Le type de psychopathe auquel Bayer se réfère se caractérise par ses pulsions au jeu. Le psychiatre explique que certains traders deviennent des joueurs compulsifs, et personne, pas même eux, ne se rend compte qu'ils ont cette tendance. Ils se mettent dissimuler les petites pertes qu'ils ont subies et essayent de les rattraper en doublant leurs positions.

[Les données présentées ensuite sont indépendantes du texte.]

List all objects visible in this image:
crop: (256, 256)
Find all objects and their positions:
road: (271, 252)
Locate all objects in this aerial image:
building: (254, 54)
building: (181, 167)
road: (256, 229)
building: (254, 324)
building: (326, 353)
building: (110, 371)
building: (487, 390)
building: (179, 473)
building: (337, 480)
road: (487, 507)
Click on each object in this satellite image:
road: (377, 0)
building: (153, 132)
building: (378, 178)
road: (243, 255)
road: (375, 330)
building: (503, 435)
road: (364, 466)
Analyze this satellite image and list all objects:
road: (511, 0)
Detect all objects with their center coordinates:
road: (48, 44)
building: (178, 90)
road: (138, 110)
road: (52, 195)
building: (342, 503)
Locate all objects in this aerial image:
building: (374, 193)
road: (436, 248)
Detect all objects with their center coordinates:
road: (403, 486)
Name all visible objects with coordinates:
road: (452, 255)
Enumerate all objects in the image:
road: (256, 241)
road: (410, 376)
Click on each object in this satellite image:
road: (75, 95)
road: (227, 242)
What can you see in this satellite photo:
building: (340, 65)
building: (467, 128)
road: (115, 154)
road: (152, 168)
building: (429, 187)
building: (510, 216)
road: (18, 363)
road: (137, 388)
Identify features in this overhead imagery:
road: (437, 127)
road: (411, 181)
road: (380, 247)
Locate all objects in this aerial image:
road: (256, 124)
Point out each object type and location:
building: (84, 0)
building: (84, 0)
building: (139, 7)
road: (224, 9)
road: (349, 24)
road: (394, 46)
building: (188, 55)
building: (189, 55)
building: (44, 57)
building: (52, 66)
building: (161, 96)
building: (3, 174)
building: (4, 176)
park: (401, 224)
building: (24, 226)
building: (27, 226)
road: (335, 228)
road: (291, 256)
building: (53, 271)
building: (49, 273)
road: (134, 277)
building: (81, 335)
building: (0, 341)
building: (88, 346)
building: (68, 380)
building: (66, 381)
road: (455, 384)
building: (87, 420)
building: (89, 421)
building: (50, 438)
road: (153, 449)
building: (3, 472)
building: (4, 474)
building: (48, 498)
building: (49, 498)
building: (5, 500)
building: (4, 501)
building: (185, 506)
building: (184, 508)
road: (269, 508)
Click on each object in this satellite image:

Lorsque les pertes deviennent trop importantes pour être dissimulées davantage, ils nient toute mauvaise décision ou tout mauvais comportement. Ils se mentent à eux-mêmes, en se racontant que ces mauvaises décisions font partie des risques du métier, et ils mentent à leurs familles et aux autres, puis se mettent à commettre des fraudes, des vols, des faux en écriture et des détournements de fonds pour couvrir leurs habitudes.

En général, ils manquent totalement d'empathie et d'intérêt pour ce que les autres pensent ou ressentent, tout en se montrant charmants, charismatiques, et intelligents. De même, ils ont plein de références à fournir. Mais derrière cette apparence trompeuse, ils recherchent les sensations fortes, et ils sont toujours prêts à mentir et à manipuler leur entourage.

Un psychopathe du monde de la finance peut se présenter comme un candidat parfait à embaucher, un patron ou un collègue idéal, parce que leur potentiel destructeur est quasiment indétectable.

Ils réussissent bien dans les environnements dynamiques et ils sont habiles pour exploiter le fonctionnement des entreprises, les faiblesses de communications, aussi bien que pour tirer parti des conflits entre personnes.

Malheureusement, conclut Bayer, les meilleurs candidats pour une grande partie des emplois offerts à Wall Street présentent les traits de caractère des psychopathes financiers.